Quand vous en serez là, à ces mots de mémoire et de guerre, vous poserez sans doute le livre sur une table de chevet ou dans le coin d’une étagère, et vous reprendrez le cours des choses et de la vie. Mais il vous restera ce goût des rues de Damas, de la chaleur des nuits sur les toits, de l’odeur des feuilles de tabac qui glissent en fils entre les doigts des mains et de la tendresse rebelle de l’enfance.

L’auteur, grandi de ses exils, a accepté de faire ce pas de côté auquel invite la collection*. Pour une traversée, douloureuse autant que lumineuse, dense intensément et légère et rieuse et amère.

Ici donc il fallait convoquer la mémoire pour revisiter une ville, Damas, et un pays qu’une guerre obscène dévore sans partage.
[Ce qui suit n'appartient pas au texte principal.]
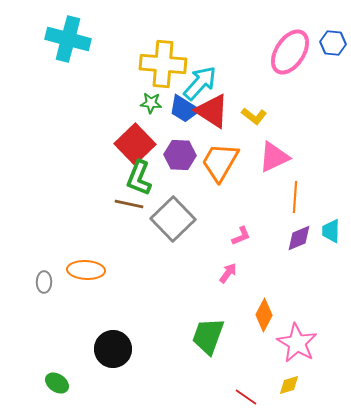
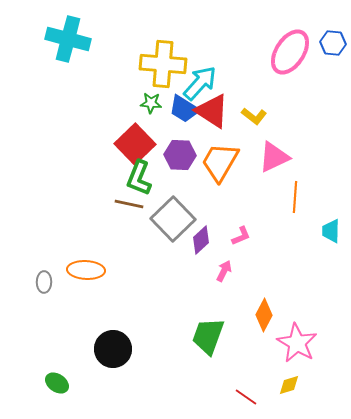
purple diamond: moved 98 px left, 2 px down; rotated 20 degrees counterclockwise
pink arrow: moved 4 px left, 2 px up; rotated 10 degrees counterclockwise
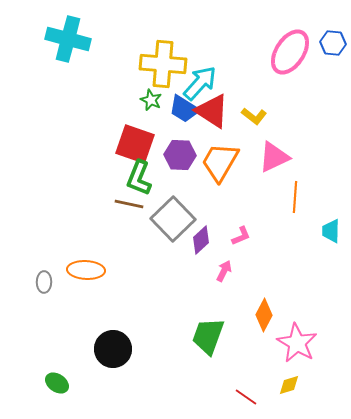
green star: moved 3 px up; rotated 20 degrees clockwise
red square: rotated 27 degrees counterclockwise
Et faire se lever la parole, dans une langue qu’il fait sienne peu à peu, pour inscrire, au-delà de l’oubli, ces chemins empruntés par l’enfant qu’il était et tout ce que ses yeux ont engrangé de paysages, de visages et de scènes.
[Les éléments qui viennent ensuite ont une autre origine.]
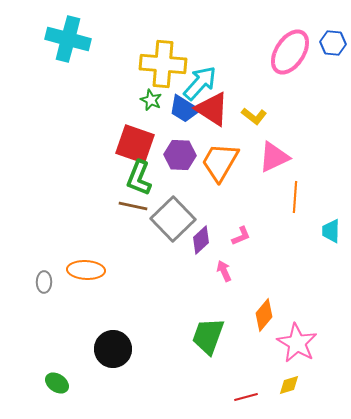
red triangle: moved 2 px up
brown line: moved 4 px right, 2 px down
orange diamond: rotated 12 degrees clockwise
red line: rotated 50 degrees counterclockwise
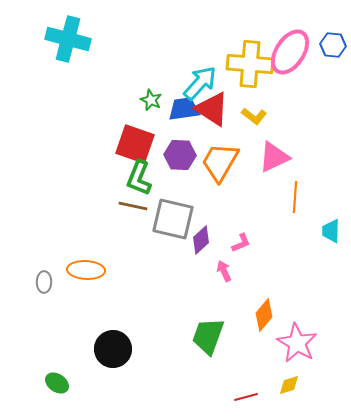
blue hexagon: moved 2 px down
yellow cross: moved 87 px right
blue trapezoid: rotated 140 degrees clockwise
gray square: rotated 33 degrees counterclockwise
pink L-shape: moved 7 px down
Ne cherchez pas, dans ce récit tout en nuances, des réponses arrêtées sur les conflits, les communautés et les raisons du présent si désastreux du pays du jasmin. Vous n’en trouverez pas. Mais vous ferez peut-être, avec le narrateur, cet essentiel pas de côté pour regarder la Syrie et son peuple avec les yeux d’un enfant pauvre de la communauté alaouite. Comment fait-on dès lors puisque l’on est de la même communauté que le clan dictateur mais que l’on lutte, enfant, pour sa survie, comme ses frères, comme ses parents ? Où situer le juste et l’injuste ? Comment apprendre la liberté alors que, bien souvent, tout pèse de misère et d’écrasement autour de soi ? Comment, pourtant, garder en creux, mélodie doucement indocile, l’idée de la beauté en toute chose ? Et comment avancer avec cette certitude qui finira par s’imposer qu’il y a mille vies à vivre et mille scènes à investir et des mots à faire vibrer et des frontières à éclater ?
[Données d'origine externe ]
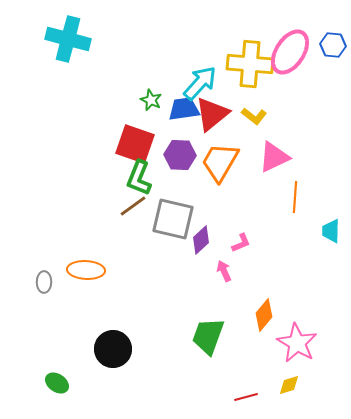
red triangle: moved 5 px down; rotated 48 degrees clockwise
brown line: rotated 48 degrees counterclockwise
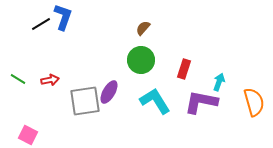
Et peut-être alors, pris dans les beaux filets d’une écriture vive et claire, vous direz-vous qu’il n’y a qu’une réponse, au fond, à donner et à partager, une seule qui aurait un sens, ce fil tenu qui rend l’humain à l’humain.

Marion Coudert

Parution de l’ouvrage en mars 2017

*La collection Un pas de côté
Ceux qui voyagent et qui écrivent trouveront, avec cette collection, l’espace idéal tant qu’il s’agit d’amener le lecteur dans une géographie de la découverte. Ceux qui voyagent tout en lisant et aiment lire dans les paysages le sel des cultures différentes se laisseront prendre la main sans contrainte pour faire un pas de côté et voir dans le monde mille mondes à aimer.